◆ DIRECTIONS: Please reproduce, word for word, the naming lines for every one of the records below, leaving out the pictures.

◆ DATA FOR THE TASK:

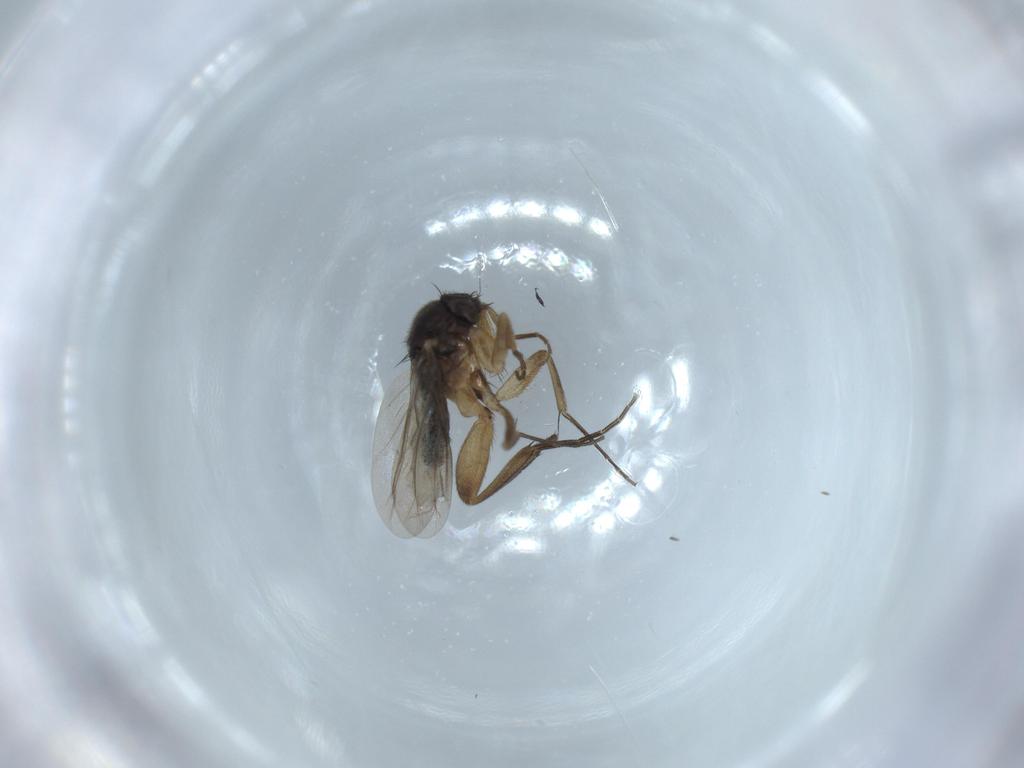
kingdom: Animalia
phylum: Arthropoda
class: Insecta
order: Diptera
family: Phoridae
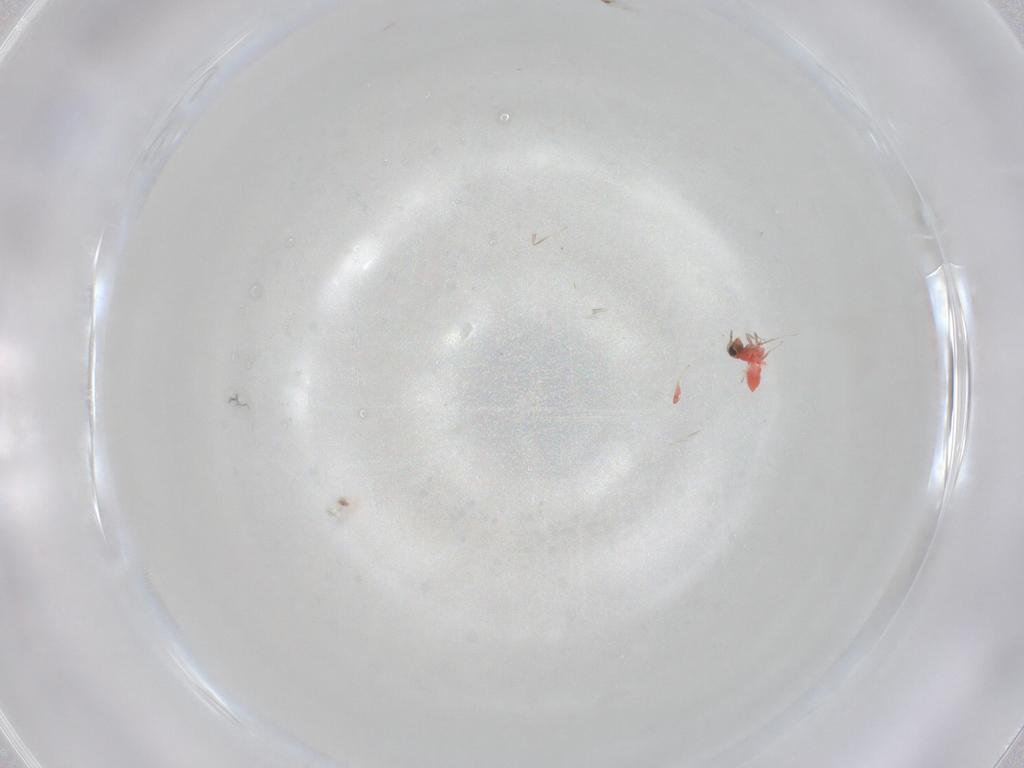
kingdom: Animalia
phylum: Arthropoda
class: Insecta
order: Hymenoptera
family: Trichogrammatidae
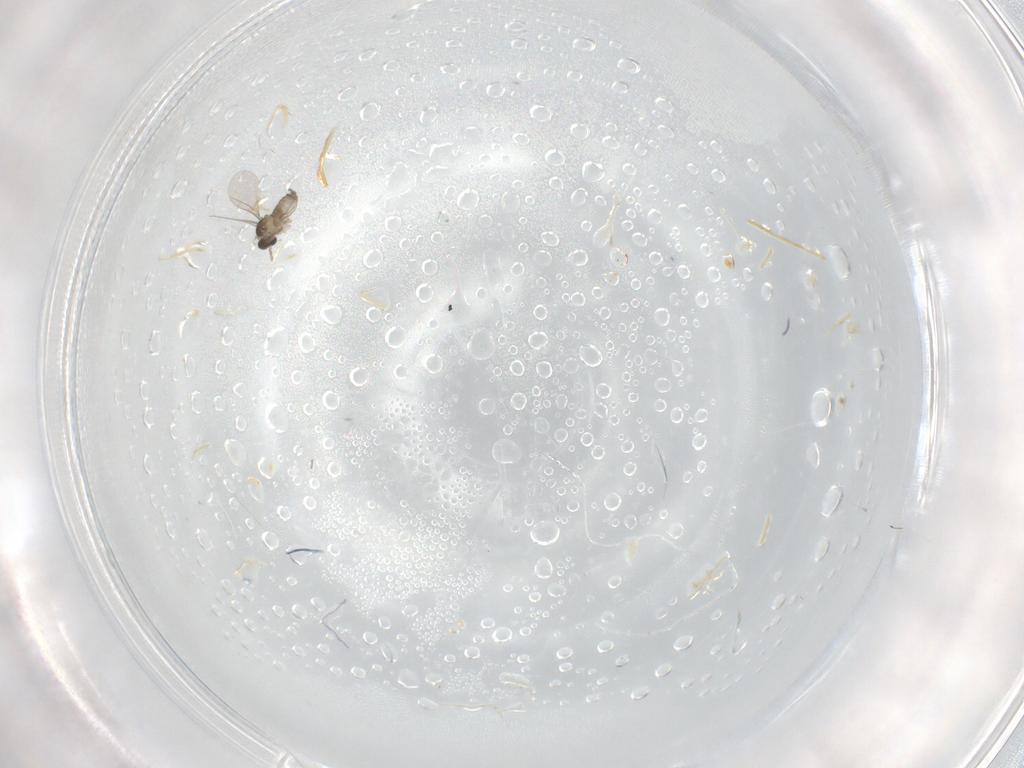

◆ REPLY TO THE TASK:
kingdom: Animalia
phylum: Arthropoda
class: Insecta
order: Diptera
family: Phoridae
kingdom: Animalia
phylum: Arthropoda
class: Insecta
order: Hymenoptera
family: Trichogrammatidae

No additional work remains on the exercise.